• _PASSAGE FOR REVIEW_
Synthetic microswimmers have recently stimulated considerable research interest from experimental and theoretical viewpoints. Self-phoretic effects have shown to be an effective and promising strategy to design such artificial microswimmers, where the microswimmers are driven by gradient fields locally produced by swimmers themselves in the surrounding solvent. Self-phoretic swimmers are typically composed of two parts: a functional part which modifies the surrounding solvent properties creating local gradient fields, and a non-functional part which is exposed then to the local field gradients [1-2]. Most existing experimental investigations of the self-phoretic microswimmers consider Janus particles, which can be quite easily synthesized using partial metal coating on colloidal spheres. In diffusio-phoretic microswimmers, the metal coated part catalyzes a chemical reaction to induce a concentration gradient [3-5]. In thermophoretic microswimmers, the metal coated part is able to effectively absorb heat from e.g. an external laser, which creates a local temperature gradient [6].

• _ACTIVITY 1_
Answer these from the passage on synthetic microswimmers:
(a) What two parts are self-phoretic swimmers typically made of?
(b) How can Janus particles be synthesized quite easily?
(c) In thermophoretic microswimmers, how does the metal coated part create a local temperature gradient?
• _ACTIVITY 2_
Proceed with the passage on synthetic microswimmers, writing on from its final sentence.
You won't need the data that follows.

• _DATA PROVIDED_
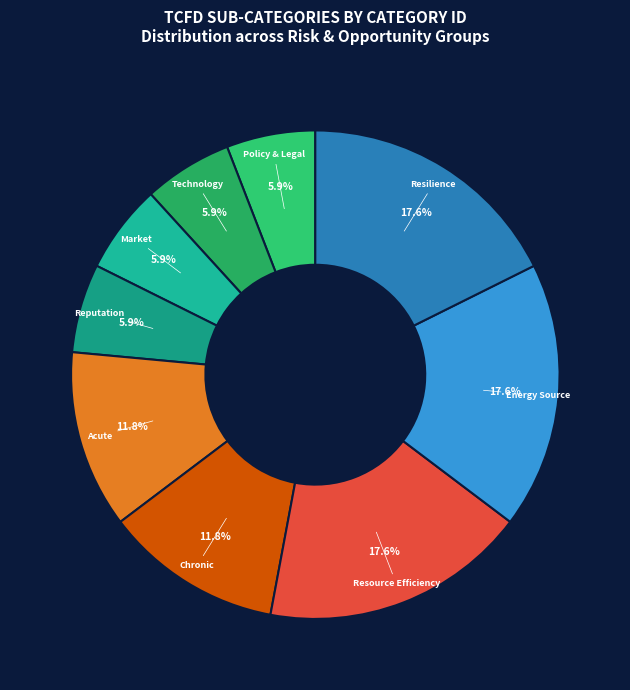

Do Resource Efficiency and Market together represent more than half of the pie?

No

• _EXPECTED OUTPUT 1_
(a) A functional part that modifies the surrounding solvent properties and creates local gradient fields, and a non-functional part that is then exposed to those local field gradients.
(b) By partial metal coating on colloidal spheres.
(c) It effectively absorbs heat, for example from an external laser.

• _EXPECTED OUTPUT 2_
Literature

  1. J. Anderson, Annu. Rev. Fluid Mech. 21, 61 (1989)
  2. J.F. Brady, J. Fluid Mech. 667, 216 (2011)
  3. J. R. Howse, R. A. L. Jones, A. J. Ryan, T. Gough, R. Vafabakhsh, and R. Golestanian, Phys. Rev. Lett. 99, 048102 (2007).
  4. J. Palacci, C. Cottin-Bizonne, C. Ybert, and L. Bocquet, Phys. Rev. Lett. 105, 088304 (2010).
  5. I. Buttinoni, G. Volpe, F. Kümmel, G. Volpe, and C. Bechinger, J. Phys. Condens. Matter 24, 284129 (2012).
  6. H.-R. Jiang, N. Yoshinaga, and M. Sano, Phys. Rev. Lett.105, 268302 (2010).